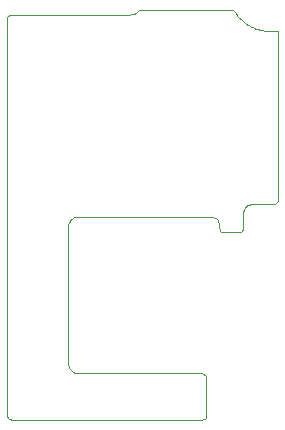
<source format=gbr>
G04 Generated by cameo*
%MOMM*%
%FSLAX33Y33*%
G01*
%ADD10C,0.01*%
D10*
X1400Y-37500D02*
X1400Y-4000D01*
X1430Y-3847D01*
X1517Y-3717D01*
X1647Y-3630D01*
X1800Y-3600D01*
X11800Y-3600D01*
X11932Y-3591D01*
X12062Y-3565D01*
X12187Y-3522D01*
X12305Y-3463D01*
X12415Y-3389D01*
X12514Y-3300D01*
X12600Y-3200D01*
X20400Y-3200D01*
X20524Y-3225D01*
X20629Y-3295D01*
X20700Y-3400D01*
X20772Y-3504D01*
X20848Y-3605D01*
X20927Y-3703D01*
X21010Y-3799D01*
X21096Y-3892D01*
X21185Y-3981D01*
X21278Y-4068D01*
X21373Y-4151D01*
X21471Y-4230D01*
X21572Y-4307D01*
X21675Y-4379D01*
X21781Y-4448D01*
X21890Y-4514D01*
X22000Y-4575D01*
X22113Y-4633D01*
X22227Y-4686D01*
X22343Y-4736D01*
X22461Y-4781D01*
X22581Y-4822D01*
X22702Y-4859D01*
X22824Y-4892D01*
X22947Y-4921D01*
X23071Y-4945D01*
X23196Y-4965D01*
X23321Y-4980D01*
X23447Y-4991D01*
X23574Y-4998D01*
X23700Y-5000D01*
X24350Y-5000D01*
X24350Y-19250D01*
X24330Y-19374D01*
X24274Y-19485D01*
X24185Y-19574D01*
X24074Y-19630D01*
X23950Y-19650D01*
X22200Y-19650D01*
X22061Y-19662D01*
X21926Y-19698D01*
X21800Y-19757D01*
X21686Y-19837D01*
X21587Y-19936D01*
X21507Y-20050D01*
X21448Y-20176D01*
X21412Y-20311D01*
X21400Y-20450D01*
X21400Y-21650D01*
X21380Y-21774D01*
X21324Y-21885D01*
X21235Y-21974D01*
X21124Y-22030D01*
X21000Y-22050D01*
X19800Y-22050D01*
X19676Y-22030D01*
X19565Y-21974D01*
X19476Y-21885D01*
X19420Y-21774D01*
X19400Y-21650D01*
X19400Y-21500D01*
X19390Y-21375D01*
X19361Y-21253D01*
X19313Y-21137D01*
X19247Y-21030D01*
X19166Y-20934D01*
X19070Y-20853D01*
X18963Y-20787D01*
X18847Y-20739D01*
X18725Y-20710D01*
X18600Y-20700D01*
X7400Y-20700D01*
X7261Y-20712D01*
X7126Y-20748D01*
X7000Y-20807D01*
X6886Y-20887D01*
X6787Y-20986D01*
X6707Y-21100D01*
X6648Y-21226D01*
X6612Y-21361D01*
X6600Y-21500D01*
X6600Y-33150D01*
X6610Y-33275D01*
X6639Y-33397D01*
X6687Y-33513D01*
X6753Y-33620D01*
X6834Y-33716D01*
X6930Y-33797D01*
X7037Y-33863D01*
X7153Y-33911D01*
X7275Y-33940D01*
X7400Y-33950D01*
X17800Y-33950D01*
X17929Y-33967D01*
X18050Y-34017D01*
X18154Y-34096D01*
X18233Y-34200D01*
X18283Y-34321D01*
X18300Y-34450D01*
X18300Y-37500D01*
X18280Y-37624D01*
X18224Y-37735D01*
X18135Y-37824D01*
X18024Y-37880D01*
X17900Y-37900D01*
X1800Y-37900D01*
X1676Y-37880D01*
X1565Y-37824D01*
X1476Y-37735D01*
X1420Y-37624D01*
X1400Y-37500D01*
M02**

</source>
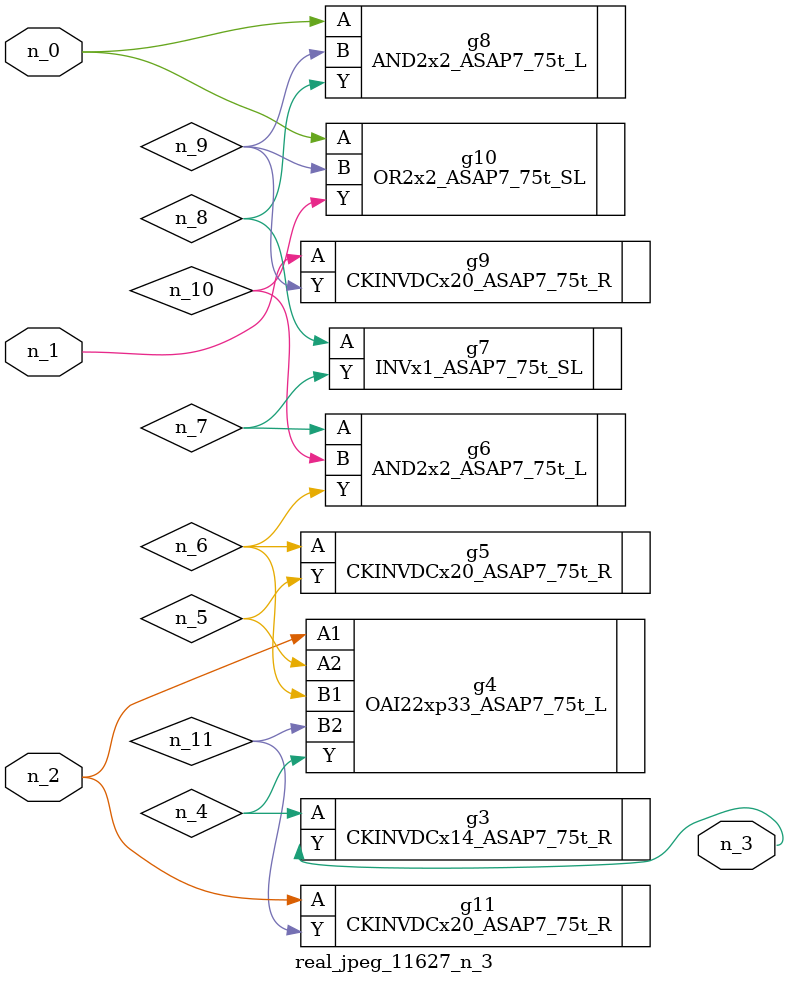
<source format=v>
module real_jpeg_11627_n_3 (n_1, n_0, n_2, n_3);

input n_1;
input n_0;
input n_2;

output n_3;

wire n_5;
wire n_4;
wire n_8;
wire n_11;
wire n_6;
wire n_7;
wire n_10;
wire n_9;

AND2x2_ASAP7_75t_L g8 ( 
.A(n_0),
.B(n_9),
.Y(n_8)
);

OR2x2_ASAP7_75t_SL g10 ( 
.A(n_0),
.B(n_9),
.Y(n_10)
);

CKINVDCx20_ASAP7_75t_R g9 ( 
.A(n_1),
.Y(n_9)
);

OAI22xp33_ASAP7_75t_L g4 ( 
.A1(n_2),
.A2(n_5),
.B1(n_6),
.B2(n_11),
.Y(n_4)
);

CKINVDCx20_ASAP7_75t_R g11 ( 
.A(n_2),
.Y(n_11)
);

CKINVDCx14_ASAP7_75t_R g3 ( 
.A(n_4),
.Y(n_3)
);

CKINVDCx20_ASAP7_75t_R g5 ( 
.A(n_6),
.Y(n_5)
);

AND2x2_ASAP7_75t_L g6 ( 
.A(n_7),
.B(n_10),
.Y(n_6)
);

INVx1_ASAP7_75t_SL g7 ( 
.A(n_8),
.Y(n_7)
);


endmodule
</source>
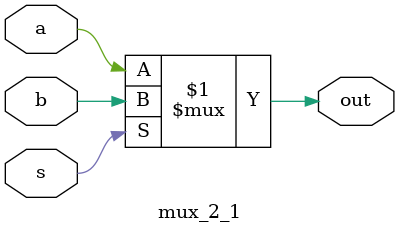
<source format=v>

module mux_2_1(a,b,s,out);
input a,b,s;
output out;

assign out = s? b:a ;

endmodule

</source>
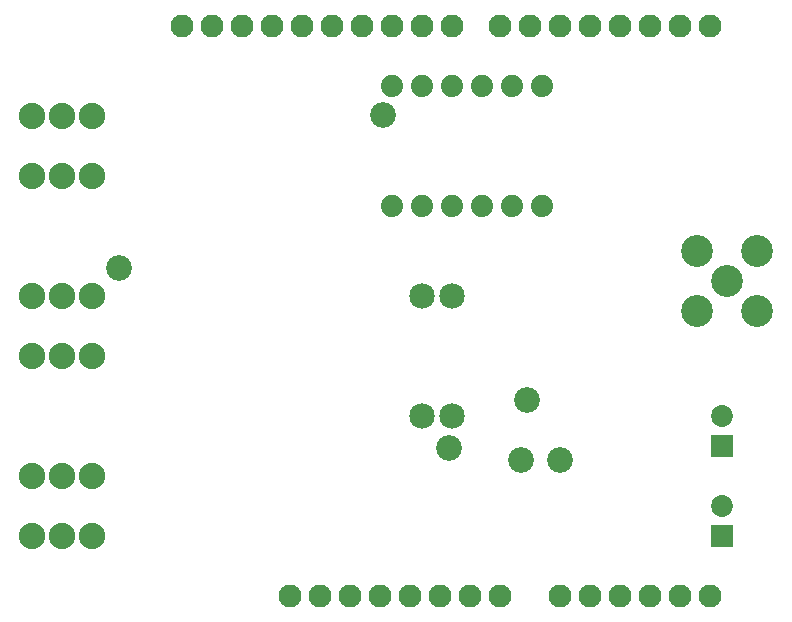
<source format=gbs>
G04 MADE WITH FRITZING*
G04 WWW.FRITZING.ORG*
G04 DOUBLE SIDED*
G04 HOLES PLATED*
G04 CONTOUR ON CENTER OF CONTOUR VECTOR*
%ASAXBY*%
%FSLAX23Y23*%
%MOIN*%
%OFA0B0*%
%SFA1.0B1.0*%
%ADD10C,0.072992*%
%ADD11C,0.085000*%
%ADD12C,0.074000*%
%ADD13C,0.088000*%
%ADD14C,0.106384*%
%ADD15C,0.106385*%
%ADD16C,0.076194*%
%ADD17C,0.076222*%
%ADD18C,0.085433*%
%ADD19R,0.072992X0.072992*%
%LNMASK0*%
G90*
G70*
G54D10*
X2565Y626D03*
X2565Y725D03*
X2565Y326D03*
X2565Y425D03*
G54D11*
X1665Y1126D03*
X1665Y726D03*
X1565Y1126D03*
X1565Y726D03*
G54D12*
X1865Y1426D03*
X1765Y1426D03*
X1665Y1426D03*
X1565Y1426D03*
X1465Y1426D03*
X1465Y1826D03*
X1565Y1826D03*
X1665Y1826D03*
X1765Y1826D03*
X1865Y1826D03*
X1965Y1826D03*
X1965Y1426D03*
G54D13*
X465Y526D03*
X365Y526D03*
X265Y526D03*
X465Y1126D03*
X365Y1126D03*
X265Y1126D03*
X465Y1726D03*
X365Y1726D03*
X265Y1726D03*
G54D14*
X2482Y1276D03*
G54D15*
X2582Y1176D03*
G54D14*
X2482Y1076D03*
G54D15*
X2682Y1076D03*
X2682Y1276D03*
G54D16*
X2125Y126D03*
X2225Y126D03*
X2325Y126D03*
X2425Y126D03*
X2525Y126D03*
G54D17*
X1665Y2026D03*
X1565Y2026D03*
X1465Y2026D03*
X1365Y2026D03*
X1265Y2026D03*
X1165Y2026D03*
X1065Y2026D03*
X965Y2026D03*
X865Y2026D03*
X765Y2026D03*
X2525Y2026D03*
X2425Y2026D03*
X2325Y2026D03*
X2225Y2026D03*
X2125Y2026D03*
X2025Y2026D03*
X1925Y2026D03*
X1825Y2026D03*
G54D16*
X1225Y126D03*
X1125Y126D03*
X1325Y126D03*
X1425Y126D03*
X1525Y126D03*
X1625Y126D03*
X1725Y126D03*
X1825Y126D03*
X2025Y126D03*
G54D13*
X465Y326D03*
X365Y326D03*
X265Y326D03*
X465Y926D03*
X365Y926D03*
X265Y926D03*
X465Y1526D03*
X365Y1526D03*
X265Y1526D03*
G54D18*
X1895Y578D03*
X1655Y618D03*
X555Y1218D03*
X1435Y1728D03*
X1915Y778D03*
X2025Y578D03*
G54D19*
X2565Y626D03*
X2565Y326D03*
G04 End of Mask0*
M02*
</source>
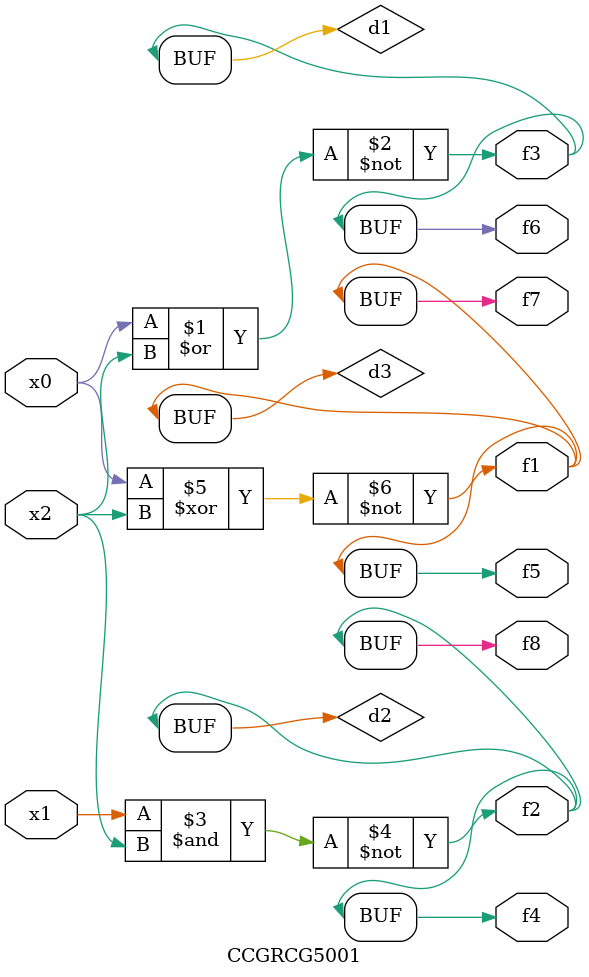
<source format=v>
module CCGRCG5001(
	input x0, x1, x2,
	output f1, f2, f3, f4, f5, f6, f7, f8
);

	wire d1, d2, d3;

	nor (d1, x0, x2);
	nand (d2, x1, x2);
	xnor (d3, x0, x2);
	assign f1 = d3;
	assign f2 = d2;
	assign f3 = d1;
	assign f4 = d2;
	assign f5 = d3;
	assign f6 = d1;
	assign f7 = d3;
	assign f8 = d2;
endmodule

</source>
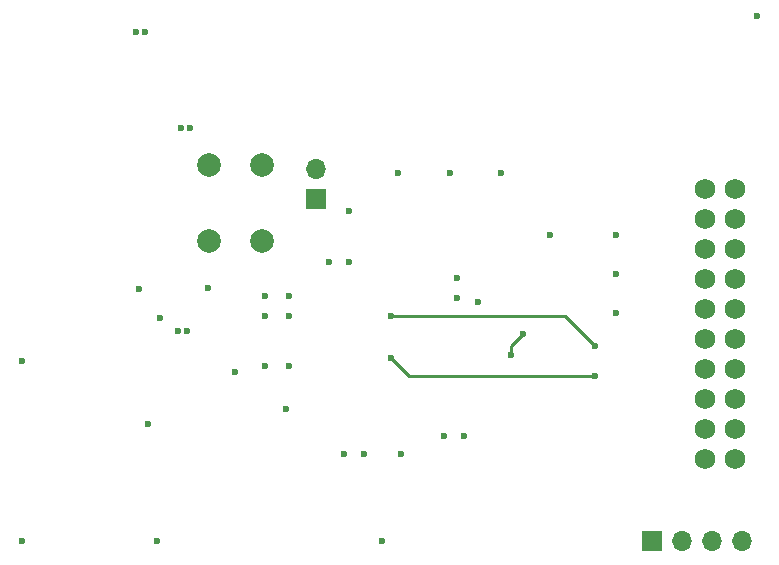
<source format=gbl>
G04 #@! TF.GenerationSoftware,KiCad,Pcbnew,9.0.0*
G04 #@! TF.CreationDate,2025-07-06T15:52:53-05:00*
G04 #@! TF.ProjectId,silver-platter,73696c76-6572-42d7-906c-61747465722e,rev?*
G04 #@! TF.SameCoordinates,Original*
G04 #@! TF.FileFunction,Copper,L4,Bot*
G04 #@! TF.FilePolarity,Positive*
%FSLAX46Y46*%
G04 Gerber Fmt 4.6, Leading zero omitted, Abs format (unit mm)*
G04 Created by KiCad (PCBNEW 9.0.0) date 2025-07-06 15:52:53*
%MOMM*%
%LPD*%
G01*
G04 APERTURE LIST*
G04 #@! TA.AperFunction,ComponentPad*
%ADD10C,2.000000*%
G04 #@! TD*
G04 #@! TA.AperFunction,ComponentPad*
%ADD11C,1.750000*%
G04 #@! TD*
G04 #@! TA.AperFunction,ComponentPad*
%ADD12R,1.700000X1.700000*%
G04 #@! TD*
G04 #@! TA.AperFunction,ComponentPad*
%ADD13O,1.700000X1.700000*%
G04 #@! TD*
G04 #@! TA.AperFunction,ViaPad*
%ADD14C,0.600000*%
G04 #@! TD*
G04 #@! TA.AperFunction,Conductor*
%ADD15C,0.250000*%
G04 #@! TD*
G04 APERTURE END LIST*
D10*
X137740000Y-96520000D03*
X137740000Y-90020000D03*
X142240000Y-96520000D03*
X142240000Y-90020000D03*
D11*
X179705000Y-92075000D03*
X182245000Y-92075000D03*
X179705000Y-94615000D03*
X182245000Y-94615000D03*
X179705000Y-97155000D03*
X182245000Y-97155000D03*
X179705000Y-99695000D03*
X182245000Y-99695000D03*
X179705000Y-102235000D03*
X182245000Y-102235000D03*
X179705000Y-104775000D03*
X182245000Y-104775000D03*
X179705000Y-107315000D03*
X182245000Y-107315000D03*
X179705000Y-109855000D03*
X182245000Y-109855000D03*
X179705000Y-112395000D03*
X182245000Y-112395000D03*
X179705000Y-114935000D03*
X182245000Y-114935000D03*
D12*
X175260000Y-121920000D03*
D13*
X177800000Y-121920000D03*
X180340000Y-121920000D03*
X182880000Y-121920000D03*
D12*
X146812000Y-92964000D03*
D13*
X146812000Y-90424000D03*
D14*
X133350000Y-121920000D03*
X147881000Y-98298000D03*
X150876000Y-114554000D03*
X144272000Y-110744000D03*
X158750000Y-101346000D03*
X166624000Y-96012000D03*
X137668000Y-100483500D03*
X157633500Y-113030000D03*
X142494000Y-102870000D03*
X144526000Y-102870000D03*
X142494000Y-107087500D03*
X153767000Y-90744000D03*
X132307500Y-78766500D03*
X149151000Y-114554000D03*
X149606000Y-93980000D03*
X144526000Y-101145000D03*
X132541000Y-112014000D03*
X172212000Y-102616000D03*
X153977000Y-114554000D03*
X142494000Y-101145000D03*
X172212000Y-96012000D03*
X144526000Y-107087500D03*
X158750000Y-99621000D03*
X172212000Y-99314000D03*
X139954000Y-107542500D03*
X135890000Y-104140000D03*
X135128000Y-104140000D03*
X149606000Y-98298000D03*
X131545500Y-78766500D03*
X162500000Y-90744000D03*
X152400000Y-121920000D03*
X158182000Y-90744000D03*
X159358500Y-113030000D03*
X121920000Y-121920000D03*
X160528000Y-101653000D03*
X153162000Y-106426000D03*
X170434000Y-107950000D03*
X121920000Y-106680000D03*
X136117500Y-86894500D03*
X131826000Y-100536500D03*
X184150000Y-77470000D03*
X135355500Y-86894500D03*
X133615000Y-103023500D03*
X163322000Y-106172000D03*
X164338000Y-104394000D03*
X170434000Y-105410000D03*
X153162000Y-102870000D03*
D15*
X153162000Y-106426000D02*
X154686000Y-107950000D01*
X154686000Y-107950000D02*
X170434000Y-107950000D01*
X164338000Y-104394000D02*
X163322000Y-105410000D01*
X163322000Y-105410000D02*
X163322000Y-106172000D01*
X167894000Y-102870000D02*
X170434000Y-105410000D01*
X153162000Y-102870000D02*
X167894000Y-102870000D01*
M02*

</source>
• • •
=== To do ===
Determine how many lines of the records above hold the word "FRITZING" and give the number with nothing added.

=== Answer box ===
2